[Material for this task]

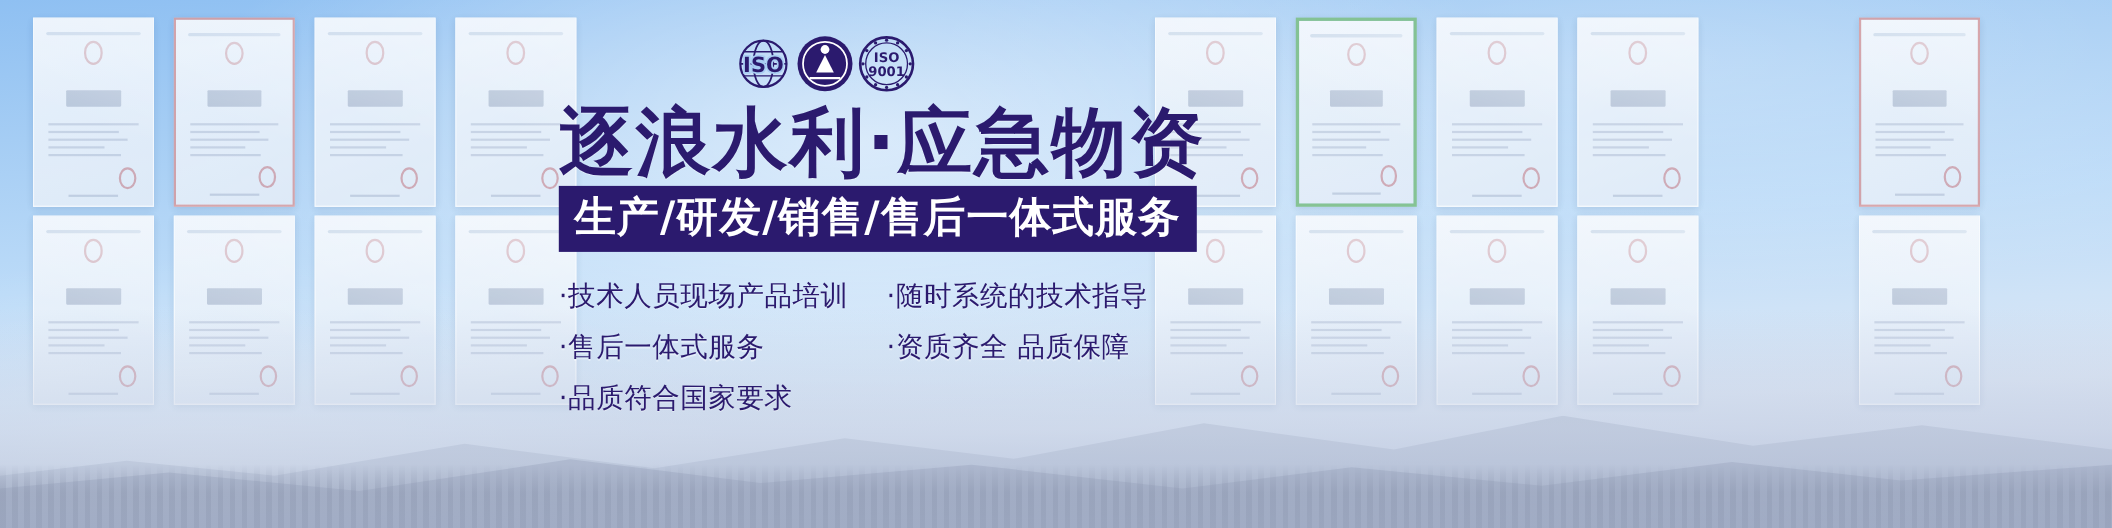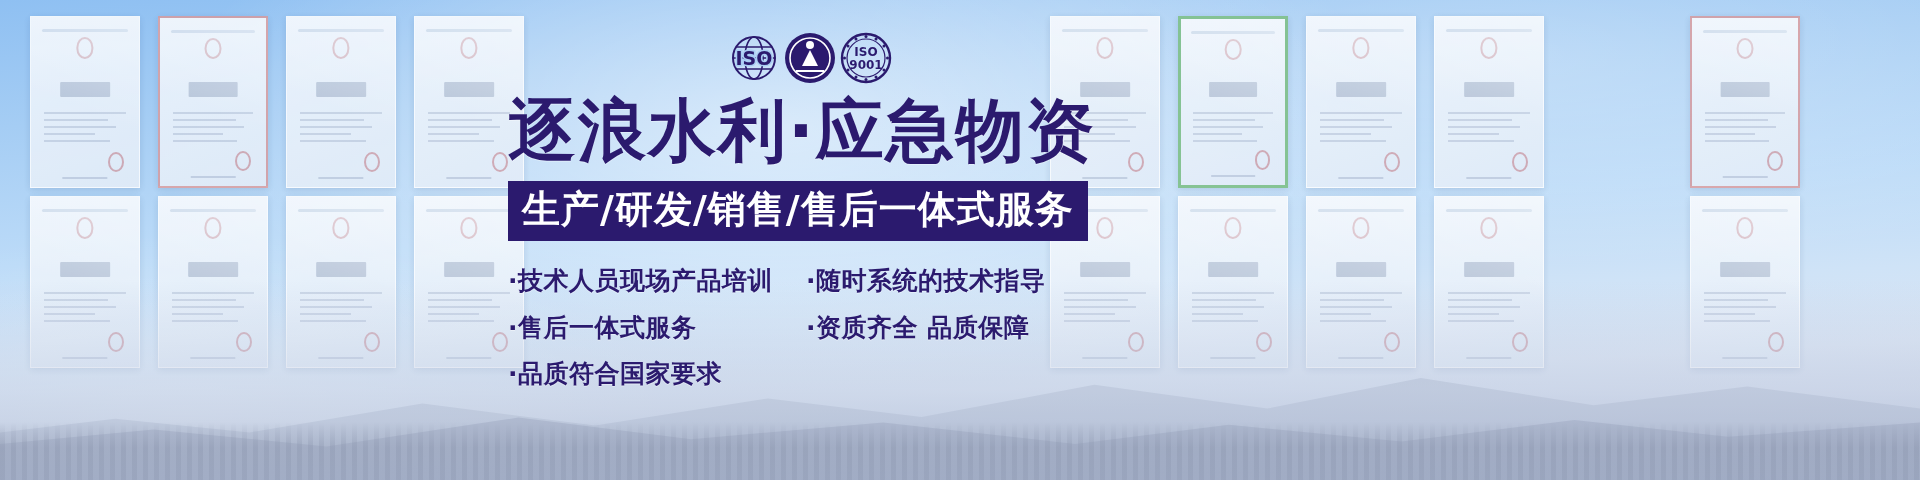--- a/index.html
+++ b/index.html
@@ -116,7 +116,7 @@
 
   
   .badges{
-    position:absolute; left:726px; top:30px;
+    position:absolute; left:666px; top:30px;
     display:flex; align-items:center; 
     z-index:6;
   }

[/Material for this task]

**About this task**
The records need to be restated word for word, minus any images.

**Written solution**
--- a/index.html
+++ b/index.html
@@ -116,7 +116,7 @@
 
   
   .badges{
-    position:absolute; left:726px; top:30px;
+    position:absolute; left:666px; top:30px;
     display:flex; align-items:center; 
     z-index:6;
   }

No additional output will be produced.